Dans « le camion de poussins », un homme noue une complicité avec une petite fille, devenue muette, on le devine sans doute un peu autiste et fascinée par les carapaces issues des mues d'insectes dont elle fait don à cet homme. Elle est également très intéressée par un camion qui passe régulièrement, transportant des poussins de toutes les couleurs. Un jour, le camion se renverse sous leurs yeux, libérant ces milliers de petits êtres fragiles…évènement qui peut-être déclenchera une véritable mue chez la fillette...

Certaines nouvelles sont très courtes comme « Crochet d'argent » qui évoque le souvenir des ancêtres, ou encore « Boites de pastilles » qui montre comment un conducteur de bus scolaire parvient à consoler les chagrins des enfants.

Le livre se termine avec une belle nouvelle « le Guide », rencontre entre un vieil homme, ancien poète devenu « titreur », métier étonnant inventé par l'auteure, et un petit garçon, fils de la guide qui en connait un rayon sur sa ville. Un bel échange de savoirs et une ode à l'amour maternelle.

Le livre est empli de descriptions poétiques qui m'ont apporté beaucoup de paix : « le moment que l'homme préférait parmi ceux qu'il passait près de la fenêtre était celui qui précédait l'aube. L'obscurité se dissolvait petit à petit à partir de la bordure est du ciel qui commençait à se teinter d'une sensation lumineuse. Les étoiles s'éteignaient l'une après l'autre, la lune s'éloignait. Alors que le monde s'apprêtait à changer d'une manière aussi audacieuse, il n'y avait pas un bruit. Tout se modifiait dans le calme ».

Ce recueil de nouvelles fait la part belle aux enfants, j'ai été touchée par la façon bienveillante dont ils sont perçus et décrits : « Son nez, ses oreilles et son dos, simplement parce qu'ils étaient petits, faisaient sentir que Dieu y avait apporté un soin particulier. Ses cheveux sentaient bon. le noir de ses pupilles était si profond qu'on en aurait presque oublié qu'ils étaient là pour voir quelque chose. A la pensée que lui aussi, à l'âge de six ans, avait peut-être été comme ça, sans raison il se sentait malheureux ».

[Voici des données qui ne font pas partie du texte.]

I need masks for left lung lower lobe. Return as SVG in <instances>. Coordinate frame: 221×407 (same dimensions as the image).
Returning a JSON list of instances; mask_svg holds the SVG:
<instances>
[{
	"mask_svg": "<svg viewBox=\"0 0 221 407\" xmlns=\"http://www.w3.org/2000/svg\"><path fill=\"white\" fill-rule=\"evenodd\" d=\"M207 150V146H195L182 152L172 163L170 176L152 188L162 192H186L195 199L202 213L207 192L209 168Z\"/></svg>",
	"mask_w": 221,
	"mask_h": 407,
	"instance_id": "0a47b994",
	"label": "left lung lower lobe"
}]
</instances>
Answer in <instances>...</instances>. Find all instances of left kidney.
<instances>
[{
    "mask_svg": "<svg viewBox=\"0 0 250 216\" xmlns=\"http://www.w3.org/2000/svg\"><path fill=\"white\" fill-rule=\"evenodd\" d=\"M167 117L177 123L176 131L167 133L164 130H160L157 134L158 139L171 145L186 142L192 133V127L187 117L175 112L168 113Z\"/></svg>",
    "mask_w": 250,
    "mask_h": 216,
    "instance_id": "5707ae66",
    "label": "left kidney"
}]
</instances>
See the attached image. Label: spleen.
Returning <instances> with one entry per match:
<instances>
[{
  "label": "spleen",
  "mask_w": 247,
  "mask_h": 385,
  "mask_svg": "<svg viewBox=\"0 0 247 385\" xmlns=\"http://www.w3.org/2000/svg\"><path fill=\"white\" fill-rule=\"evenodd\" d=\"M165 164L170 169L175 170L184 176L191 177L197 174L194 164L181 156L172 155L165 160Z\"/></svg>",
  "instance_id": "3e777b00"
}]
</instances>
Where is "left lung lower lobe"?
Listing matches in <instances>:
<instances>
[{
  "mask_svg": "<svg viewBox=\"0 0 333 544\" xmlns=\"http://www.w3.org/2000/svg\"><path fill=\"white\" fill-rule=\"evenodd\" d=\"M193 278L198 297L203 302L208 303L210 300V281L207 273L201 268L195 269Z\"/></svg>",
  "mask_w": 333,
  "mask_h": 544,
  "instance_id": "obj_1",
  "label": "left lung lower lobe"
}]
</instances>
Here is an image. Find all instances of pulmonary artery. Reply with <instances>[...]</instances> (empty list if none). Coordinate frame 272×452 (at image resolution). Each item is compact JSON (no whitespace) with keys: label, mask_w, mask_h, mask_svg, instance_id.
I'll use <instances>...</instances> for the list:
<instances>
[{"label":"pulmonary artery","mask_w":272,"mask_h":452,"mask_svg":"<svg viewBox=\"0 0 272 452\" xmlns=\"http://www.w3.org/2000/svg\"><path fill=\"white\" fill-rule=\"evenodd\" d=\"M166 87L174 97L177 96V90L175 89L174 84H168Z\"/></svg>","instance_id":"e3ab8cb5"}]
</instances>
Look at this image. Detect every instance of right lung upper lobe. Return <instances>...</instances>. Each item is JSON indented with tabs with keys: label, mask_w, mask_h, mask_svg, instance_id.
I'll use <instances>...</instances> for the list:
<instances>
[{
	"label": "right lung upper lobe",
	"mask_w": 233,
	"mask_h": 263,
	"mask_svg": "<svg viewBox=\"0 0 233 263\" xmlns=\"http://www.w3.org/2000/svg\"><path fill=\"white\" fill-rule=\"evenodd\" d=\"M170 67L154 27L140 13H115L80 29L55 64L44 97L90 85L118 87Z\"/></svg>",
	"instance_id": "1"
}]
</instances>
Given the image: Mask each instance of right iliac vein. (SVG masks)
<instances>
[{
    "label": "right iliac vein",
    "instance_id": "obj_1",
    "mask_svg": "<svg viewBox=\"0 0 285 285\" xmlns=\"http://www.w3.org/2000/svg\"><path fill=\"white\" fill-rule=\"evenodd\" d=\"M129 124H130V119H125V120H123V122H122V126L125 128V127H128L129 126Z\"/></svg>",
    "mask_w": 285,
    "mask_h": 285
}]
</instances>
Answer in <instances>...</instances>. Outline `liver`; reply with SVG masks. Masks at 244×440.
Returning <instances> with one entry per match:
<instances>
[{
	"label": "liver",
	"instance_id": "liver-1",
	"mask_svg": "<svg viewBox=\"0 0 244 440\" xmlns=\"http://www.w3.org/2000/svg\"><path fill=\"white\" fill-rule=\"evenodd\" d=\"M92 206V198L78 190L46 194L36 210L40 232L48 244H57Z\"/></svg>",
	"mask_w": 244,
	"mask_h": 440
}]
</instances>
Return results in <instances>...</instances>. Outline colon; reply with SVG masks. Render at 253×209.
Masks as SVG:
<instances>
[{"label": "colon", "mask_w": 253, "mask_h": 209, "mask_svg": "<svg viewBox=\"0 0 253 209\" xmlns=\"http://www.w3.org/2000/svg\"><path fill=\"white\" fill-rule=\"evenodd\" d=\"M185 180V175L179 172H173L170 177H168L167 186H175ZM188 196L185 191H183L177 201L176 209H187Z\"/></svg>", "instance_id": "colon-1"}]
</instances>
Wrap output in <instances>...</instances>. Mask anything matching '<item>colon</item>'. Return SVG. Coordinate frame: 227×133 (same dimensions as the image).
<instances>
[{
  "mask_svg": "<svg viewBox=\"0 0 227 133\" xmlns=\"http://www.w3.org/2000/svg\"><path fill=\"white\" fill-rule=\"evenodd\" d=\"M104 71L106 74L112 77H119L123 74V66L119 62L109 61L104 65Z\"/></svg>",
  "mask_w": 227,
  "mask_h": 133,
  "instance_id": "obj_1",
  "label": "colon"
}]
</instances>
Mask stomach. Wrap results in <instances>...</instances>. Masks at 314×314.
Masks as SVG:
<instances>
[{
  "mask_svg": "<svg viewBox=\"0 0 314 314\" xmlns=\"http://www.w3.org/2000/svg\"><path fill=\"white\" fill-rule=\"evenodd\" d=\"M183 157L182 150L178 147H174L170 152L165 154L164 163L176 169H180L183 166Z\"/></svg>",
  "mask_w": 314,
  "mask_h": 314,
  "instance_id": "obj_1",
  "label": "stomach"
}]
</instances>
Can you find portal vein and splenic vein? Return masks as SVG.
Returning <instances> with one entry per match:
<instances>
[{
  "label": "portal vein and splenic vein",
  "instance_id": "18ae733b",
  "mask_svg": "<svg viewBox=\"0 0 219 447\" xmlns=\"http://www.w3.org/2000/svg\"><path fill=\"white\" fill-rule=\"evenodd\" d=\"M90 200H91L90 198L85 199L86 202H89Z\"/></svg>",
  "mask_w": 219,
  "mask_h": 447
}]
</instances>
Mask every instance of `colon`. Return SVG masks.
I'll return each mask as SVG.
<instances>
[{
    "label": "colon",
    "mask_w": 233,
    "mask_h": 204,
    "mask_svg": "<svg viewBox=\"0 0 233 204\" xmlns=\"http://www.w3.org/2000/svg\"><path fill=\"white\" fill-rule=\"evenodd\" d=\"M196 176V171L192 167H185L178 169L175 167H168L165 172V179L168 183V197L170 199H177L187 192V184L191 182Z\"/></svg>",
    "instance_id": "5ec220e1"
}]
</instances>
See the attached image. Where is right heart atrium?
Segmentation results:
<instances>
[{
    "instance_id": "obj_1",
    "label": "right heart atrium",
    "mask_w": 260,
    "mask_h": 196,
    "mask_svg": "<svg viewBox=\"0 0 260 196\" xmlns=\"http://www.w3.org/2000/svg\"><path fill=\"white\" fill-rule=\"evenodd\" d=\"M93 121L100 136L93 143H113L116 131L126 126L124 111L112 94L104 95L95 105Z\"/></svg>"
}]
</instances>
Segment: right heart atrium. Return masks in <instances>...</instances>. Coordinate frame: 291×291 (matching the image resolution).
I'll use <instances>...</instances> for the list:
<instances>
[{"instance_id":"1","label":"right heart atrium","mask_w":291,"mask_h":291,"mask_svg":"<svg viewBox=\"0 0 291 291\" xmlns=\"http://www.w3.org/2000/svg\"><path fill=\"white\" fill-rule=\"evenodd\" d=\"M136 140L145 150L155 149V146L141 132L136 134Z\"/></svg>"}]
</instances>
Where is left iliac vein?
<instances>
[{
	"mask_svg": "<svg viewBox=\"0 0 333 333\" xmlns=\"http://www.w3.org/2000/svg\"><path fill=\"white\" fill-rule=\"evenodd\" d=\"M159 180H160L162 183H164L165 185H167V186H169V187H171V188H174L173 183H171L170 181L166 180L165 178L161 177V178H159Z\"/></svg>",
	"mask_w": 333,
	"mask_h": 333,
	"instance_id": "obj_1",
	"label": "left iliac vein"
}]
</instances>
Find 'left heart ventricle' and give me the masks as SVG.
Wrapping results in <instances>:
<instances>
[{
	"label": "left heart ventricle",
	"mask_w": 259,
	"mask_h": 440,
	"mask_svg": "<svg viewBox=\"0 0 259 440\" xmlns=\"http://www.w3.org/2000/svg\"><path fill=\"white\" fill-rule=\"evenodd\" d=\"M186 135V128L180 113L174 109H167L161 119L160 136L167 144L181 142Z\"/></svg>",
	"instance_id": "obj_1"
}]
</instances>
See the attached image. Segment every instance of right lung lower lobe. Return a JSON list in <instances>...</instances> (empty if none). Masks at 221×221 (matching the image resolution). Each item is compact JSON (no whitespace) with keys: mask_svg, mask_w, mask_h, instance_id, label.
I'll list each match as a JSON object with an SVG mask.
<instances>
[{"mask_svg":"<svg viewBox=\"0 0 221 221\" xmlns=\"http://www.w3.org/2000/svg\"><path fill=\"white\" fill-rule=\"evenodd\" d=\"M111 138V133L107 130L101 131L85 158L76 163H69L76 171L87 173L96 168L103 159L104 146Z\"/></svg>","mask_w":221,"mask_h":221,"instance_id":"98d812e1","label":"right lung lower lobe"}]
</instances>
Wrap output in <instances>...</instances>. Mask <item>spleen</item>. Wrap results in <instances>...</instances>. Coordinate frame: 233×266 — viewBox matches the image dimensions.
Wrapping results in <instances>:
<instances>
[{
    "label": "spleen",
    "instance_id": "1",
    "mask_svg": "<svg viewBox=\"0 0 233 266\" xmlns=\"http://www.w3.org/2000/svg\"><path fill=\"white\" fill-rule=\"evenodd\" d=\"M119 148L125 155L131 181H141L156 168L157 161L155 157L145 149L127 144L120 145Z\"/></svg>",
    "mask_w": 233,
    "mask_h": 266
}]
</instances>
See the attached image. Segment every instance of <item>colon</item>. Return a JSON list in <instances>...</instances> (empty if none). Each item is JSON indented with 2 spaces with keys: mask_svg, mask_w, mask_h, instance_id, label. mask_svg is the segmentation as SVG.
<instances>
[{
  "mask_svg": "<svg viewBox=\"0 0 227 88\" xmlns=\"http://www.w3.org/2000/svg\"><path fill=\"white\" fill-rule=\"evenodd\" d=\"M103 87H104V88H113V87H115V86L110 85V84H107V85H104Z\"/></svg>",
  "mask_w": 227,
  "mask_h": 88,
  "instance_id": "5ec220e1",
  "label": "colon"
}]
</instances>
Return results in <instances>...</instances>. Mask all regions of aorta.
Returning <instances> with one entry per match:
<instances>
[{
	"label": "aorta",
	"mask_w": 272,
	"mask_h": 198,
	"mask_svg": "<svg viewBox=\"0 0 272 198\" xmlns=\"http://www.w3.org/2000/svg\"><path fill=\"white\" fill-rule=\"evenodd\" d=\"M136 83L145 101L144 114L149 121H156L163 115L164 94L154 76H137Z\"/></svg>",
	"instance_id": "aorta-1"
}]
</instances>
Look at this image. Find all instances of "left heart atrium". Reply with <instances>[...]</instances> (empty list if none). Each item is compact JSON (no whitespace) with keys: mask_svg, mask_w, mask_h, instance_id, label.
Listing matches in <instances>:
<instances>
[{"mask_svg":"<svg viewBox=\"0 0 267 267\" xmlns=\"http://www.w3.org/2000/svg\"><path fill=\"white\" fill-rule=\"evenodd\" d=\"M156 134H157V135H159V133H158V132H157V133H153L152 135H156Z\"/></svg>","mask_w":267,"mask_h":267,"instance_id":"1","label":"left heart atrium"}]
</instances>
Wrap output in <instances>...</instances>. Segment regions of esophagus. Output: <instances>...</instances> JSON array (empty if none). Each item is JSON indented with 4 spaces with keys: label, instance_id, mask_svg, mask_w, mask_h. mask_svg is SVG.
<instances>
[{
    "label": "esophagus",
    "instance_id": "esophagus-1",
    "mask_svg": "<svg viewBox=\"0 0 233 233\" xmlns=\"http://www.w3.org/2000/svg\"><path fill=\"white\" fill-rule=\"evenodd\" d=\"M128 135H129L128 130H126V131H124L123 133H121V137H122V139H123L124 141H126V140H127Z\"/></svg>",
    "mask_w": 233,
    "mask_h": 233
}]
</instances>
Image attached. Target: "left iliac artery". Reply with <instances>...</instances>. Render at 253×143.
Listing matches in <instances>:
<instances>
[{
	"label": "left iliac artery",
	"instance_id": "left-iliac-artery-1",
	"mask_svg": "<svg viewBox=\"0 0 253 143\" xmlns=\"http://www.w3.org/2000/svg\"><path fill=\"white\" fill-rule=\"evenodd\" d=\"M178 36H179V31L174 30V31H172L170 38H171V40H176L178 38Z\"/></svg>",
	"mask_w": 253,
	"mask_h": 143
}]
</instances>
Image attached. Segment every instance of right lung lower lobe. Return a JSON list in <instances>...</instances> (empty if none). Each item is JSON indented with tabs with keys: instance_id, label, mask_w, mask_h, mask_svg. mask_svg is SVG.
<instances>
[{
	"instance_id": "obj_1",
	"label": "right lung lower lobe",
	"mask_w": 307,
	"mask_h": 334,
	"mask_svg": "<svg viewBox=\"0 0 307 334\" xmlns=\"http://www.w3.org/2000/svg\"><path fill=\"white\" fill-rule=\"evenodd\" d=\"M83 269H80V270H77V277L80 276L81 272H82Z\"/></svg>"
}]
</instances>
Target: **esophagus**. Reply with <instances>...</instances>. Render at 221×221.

« La mer », sous la plume japonaise de Yoko Ogawa, se fait lac silencieux. Surface lisse quasi-immobile sans fracas, sans récif, sans lyrisme que l'auteure éclaire sensuellement de petites tâches de soleil, délicates lumières inattendues et étonnantes, et de tourbillons cachés dans les profondeurs, transformant l'ordinaire en extraordinaire.